まず、甲子園球場のビールっていうのは、ほぼアサヒが独占していた。わたしがあこがれてたピンクのスカートをはいて「アサヒスーパードゥルァイいかがですか?」といってるやつだ。

そして群れをなすアサヒの中、わずかながら赤い制服のキリンがいる。

ついては、わたし個人の感覚ではあるが、キリンの売り子の方がカワイイ人が多かったように思う。もちろん、アサヒもカワイイ。カワイイ人は、だいたい酒類に配属されてる。ビールとか酎ハイとか梅酒とか。

理由はいわずもがなである。どうせならカワイイ子から買いたいのがお客さんの総意だ。年間シートを契約している常連のお客さんなら、お気に入りの売り子からしか買わない、って人もいたりする。

次いで多いのが、ソフトドリンク、アイスクリーム、かち割り氷。この辺になってくると、男子も混じってくる。

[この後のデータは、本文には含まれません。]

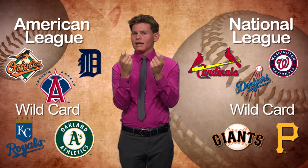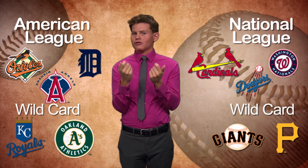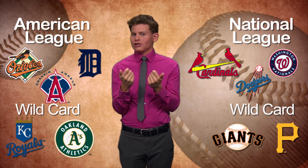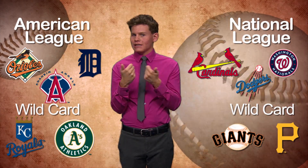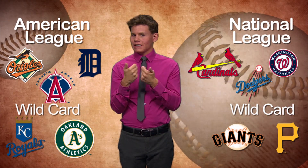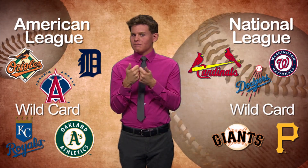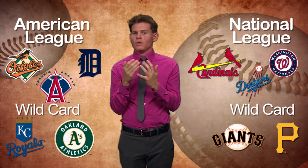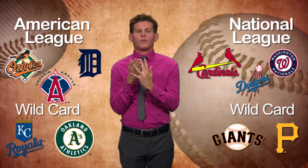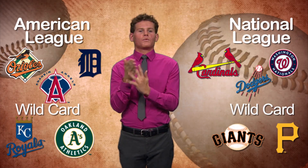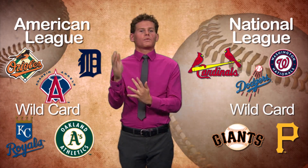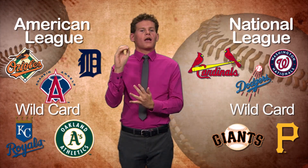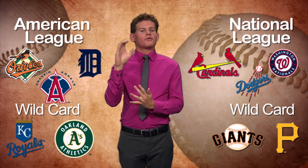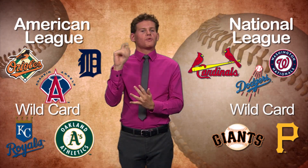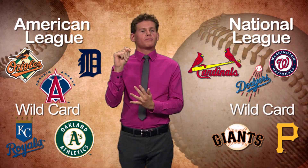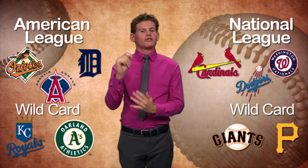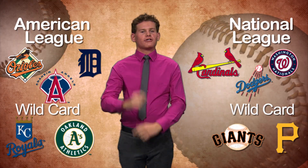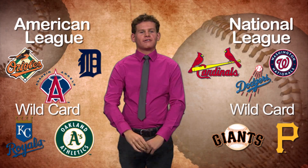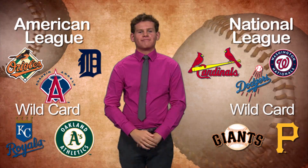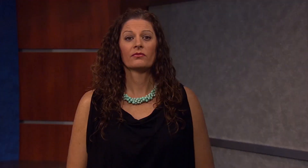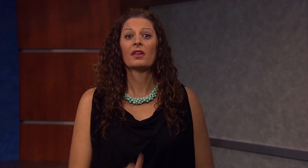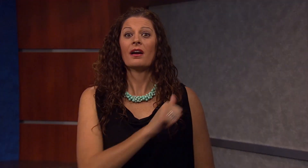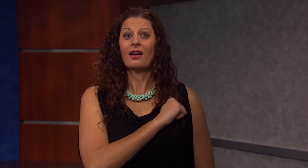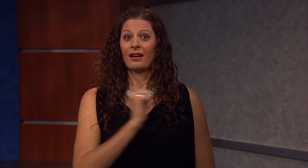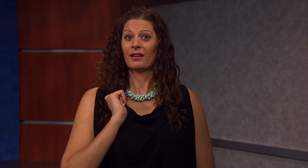games throughout October.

その中でもホットコーヒーなんて、レア中のレアなわけ。絶対、利益を考えて投入された枠ではない。「なんかおもしろそうだし入れとくか」的な気まぐれ枠だ。

運営の気まぐれで生み出された、悲しいモンスターがわたし。

卍の敷田しきたをリスペクトしすぎたばっかりに。

そういえば、父はこんなこともいっていた。

「お前が生まれた瞬間、あっこれは南って顔じゃない……って思って、奈美にした」

美人に……美人に生まれてさえいればっ……!

売り子の中には、腕章をつけている人がいる。

「ビール内野席1位」とか「酎ハイ外野席2位」とか。そのエリア内での売上順位だ。ビール内野席1位の腕章の子とか、冗談かと思うくらいにカワイイ。

売り子のシステムはアイドルの世界そっくり

甲子園の売り子っていうのは、めちゃくちゃに競争心をあおられるシステムに組み込まれている。当時はまだAKBエーケービーとか流行る前だったけど、確実にあの業界のそれである。

アイドル。まさにアイドルの業界と遜色そんしょくない。

商品補給するとき、バックヤードへと戻るのだが、そこにでっかい電光掲示板がある。いま、どこどこ所属のだれだれが何杯売り上げて、何位とかが常に表示されている。

たるにビールを補給するマネージャーにはなぜかイケメンが多くて。マネージャーがビールを注ぎながら、売り子をひとりずつ励ましてくれるのだ。

「エミ、今日も2位じゃん! この調子でどんどん売ってこ!」

爽やかさ150%で声をかけている。たまにタオルなんかもらっちゃってさ、これこそ青春。